Re: strange table disk sizes

From
"Albe Laurenz"
Date:
Rik Bellens wrote:
> I have two large tables in a database, one containing original data
and
> the other one derived from the first table. The first table contains
> several columns and indexes, while the second table has less columns
and
> only one index. Both tables have the same number of rows.
Nevertheless,
> the second table is much larger in disk size than the first one.
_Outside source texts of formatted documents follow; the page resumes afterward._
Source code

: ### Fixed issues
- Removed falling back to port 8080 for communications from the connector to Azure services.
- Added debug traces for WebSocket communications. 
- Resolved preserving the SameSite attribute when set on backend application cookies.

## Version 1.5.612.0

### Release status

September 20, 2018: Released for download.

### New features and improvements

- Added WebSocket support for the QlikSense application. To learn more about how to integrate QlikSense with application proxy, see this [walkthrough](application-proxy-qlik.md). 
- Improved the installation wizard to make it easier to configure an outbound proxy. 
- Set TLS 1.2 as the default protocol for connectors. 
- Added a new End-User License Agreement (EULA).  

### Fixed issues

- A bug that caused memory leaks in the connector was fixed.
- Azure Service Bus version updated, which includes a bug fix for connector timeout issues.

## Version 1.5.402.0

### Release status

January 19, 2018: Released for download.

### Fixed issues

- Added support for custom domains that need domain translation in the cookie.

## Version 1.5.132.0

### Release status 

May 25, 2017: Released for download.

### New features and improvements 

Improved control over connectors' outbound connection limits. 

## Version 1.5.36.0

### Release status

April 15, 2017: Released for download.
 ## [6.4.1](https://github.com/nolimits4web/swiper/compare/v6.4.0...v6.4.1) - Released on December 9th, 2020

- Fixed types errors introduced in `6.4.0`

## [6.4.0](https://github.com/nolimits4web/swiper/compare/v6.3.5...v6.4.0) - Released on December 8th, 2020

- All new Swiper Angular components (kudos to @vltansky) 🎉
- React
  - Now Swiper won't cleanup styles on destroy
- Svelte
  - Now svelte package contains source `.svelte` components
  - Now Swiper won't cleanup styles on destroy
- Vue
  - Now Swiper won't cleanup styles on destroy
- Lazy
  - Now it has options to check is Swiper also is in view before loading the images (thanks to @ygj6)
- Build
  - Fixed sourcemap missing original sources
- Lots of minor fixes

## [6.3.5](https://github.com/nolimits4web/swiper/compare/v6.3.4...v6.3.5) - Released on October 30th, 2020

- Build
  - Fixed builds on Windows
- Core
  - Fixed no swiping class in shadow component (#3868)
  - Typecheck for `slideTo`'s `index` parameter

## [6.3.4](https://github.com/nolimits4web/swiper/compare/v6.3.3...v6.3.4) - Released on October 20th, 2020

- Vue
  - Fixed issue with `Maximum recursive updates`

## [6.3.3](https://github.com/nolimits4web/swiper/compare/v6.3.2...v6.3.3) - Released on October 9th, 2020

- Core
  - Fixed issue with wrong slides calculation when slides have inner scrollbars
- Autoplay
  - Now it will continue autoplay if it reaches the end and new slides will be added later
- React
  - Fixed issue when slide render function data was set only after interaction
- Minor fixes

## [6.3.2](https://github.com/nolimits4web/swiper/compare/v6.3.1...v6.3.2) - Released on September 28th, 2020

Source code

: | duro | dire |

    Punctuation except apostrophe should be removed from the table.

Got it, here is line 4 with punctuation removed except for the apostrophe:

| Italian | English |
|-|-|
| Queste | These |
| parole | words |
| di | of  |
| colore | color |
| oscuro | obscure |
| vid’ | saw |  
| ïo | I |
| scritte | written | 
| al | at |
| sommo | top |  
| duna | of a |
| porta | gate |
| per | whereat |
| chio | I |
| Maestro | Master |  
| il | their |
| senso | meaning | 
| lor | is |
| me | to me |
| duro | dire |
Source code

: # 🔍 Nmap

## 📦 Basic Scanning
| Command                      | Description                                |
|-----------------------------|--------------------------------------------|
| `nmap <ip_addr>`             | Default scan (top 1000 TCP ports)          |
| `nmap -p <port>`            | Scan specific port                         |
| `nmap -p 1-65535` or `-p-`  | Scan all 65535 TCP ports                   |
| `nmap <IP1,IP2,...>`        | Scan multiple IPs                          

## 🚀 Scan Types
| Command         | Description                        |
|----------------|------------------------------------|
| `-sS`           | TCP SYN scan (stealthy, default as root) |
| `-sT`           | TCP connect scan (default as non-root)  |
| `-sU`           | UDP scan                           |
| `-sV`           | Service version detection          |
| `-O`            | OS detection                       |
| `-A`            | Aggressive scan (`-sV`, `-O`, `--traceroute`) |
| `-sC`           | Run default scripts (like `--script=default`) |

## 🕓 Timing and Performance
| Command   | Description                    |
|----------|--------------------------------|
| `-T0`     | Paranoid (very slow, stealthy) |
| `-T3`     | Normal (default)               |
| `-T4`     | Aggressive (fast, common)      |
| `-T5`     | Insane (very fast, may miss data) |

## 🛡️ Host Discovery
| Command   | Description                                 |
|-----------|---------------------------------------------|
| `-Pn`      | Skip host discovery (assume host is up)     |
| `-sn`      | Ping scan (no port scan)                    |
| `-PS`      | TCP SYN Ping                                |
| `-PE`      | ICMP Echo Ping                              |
How
can
> this be explained?

Maybe the second table contains more empty space.

See
http://www.postgresql.org/docs/9.0/static/routine-vacuuming.html#VACUUM-
FOR-SPACE-RECOVERY

Yours,
Laurenz Albe

Re: strange table disk sizes

From
Rik Bellens
Date:
Op 01-09-11 14:43, Scott Marlowe schreef:
> On Thu, Sep 1, 2011 at 6:38 AM, Rik Bellens<rik.bellens@telin.ugent.be>  wrote:
>> Op 01-09-11 14:22, Scott Marlowe schreef:
>>> Yeah, could be.  Take a look at this page:
>>> http://wiki.postgresql.org/wiki/Show_database_bloat and see if the
>>> query there sheds some light on your situ.
>> thanks for this answer
>>
>> if i run the query, I get 12433752064 wasted bytes on stats_count_pkey, so I
>> suppose that is the reason
> Also look into installing something like nagios and the
> check_postgresql.pl plugin to keep track of these things before they
> get out of hand.
>
> csb time:  Back in the day when pg 6.5.3 and 7.0 was new and
> interesting, I had a table that was 80k or so, and an index that was
> about 100M.  Back when dual core machines were servers, and 1G ram was
> an extravagance.   I had a process that deleted everything from the
> table each night and replaced it, and the index was so huge that
> lookups were taking something like 10 seconds each.  A simple drop /
> create index fixed it right up.  The check_postgresql.pl script is a
> god sent tool to keep your db healthy and happy.
after running reindex on the stats_count_pkey, the disk size of this
index was reduced with about 2 gigs, but the size of the table itself
was still very large.
running 'vacuum full' also reduced the table size from 14 gigs to about
2 gigs.
I will now regullarly check the database with the mentioned tools and
queries.
thank you for the very usefull tips


Re: strange table disk sizes

From
Scott Marlowe
Date:
On Thu, Sep 1, 2011 at 10:04 AM, Rik Bellens <rik.bellens@telin.ugent.be> wrote:
>
> after running reindex on the stats_count_pkey, the disk size of this index
> was reduced with about 2 gigs, but the size of the table itself was still
> very large.
> running 'vacuum full' also reduced the table size from 14 gigs to about 2
> gigs.
> I will now regullarly check the database with the mentioned tools and
> queries.
> thank you for the very usefull tips

Excellent.  keep in mind that vacuum full on a table can lead to index
bloat, so you might need to reindex after that.